On Fri, 25 Jan 2002, Daniel Berlin wrote:

> On Fri, 25 Jan 2002, Robert Dewar wrote:
> 
> > <<Undecidability is not just based on run-time behavior of the program.
> > It's also undecidable in the static case.
> > may-alias is undecidable statically, as is must-alias (Unless i'm
> > misremembering).
> > >>
> > 
> > This is confused.
> No, it's not, it's perfectly true.
> > 
> > May-alias is a predicate with many possible solutions. One not very useful
> > solution is that anything may alias anything else. We are not interested
> > in whether something actually IS aliased at run time. We are interested
> > just in the subset of cases that we can prove do NOT alias. 
> Well, duh.
> > 
> > The problem before us is to narrow down the may-alias relationship as far
> > as possible statically. There is no issue of undecidability here.
> Of course there is, which is why you conservatively assume that everything 
> aliases everything else until you prove otherwise.
> I've been told i need to come up with a formal proof that given certain 
> relationships between C++ types, that may-alias is always determinable 
> statically correctly, or that we always correctly determine that we can't 
> determine it (IE never claim wrong that things may not alias).
> I've said before, and i'll say again, that i'm not going to do that.
> 
> But claiming that undecidability doesn't enter anyway is simply wrong. 
> I'm claiming that undecidability enters the picture in another way as 
> well. The C++ language specification does not give you enough information 
> in our case to determine that we can determine it or not. We can't always 
> say whether or not we can say whether two pieces of two types alias.
> Our C++ ABI may or may not allow us to do it, since it gives us some, 
> possibly all, of the information  the C++ standard leaves to 
> implementations.
> I'm not going to spend time trying to formally prove it one way or the 
> other.
> 
> Which brings us back to the reason i suggested we improve it for a 
> restricted subset of C++ classes that we already handle properly for C.
Pardon, Actually, the other Dan suggested it, and I said I thought it was 
a good idea, which is what started the whole discussion.

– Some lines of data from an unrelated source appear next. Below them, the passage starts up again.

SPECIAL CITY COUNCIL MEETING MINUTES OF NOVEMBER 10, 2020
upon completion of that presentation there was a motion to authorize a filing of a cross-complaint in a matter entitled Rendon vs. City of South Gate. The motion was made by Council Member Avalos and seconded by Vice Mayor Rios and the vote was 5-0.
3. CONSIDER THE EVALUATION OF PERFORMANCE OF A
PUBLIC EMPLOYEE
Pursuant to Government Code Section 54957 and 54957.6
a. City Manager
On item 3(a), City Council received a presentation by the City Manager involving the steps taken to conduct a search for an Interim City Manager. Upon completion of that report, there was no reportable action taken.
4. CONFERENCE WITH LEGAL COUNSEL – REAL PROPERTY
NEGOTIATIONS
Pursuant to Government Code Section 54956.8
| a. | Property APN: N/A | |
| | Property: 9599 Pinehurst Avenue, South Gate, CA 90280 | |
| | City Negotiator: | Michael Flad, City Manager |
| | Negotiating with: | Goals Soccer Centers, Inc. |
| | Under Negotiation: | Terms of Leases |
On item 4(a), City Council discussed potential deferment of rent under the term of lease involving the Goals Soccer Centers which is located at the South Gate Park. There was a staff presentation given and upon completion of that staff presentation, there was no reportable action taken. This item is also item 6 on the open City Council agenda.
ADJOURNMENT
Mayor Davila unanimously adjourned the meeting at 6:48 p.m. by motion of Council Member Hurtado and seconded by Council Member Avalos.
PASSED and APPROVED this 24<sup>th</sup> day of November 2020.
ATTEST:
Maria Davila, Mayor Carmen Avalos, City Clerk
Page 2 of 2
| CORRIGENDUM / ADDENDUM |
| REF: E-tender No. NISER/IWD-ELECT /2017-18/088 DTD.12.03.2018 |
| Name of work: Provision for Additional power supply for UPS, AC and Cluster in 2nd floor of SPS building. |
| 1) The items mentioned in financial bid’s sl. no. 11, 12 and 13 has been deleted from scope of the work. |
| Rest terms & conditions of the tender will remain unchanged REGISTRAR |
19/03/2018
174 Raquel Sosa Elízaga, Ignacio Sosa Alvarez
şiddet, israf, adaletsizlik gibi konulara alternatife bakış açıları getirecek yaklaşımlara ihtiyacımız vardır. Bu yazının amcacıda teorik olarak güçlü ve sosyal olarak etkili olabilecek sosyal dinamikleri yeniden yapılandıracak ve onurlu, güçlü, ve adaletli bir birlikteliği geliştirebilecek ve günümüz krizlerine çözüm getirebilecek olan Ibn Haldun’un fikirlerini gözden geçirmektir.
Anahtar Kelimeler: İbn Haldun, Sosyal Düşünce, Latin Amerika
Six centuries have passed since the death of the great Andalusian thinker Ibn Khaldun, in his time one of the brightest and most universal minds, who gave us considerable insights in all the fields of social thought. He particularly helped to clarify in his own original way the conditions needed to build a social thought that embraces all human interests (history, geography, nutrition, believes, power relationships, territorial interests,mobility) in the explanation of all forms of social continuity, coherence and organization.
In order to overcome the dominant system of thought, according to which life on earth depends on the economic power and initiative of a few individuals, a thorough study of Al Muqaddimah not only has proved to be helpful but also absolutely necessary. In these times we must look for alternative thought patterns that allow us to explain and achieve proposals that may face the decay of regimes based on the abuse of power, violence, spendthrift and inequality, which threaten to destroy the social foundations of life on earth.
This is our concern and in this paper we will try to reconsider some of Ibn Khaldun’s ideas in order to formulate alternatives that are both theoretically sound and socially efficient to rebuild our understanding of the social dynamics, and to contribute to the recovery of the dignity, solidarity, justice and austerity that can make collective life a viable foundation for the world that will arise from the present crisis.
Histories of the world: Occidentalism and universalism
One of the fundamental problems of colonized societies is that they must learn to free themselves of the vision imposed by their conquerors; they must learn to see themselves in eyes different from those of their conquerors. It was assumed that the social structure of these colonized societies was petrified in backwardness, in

In hindsight, i should never have replied to mark, and just left C++ TBAA 
in the mostly non-existent state it is in now, for another 5 years.

To give you some idea about how annoying it is to prove it one way or 
another, it would likely take less time, and more productive, to implement 
one of the newer interprocedural, incremental, pointer analysis algorithms (be 
they flow-sensitive or flow-insensitive), and use the TBAA as a 
disambiguation, rather than *as* our  points-to sets.

That way, you'd both improve our aliasing for C, as well as give us some 
information on aliasing for C++, without dealing with type issues at all.

Which, if i wasn't busy with law school and the bugzilla stuff, is likely 
what i'd do instead of writing up proofs, since these algorithms have 
already been proven, and I think most of them can handle structure field 
aliasing as a basic case anway, without any regards as to the actual type 
of the structure field. Though obviously not as well as you can do once 
you've got type based disambiguation to tell you for certain either way.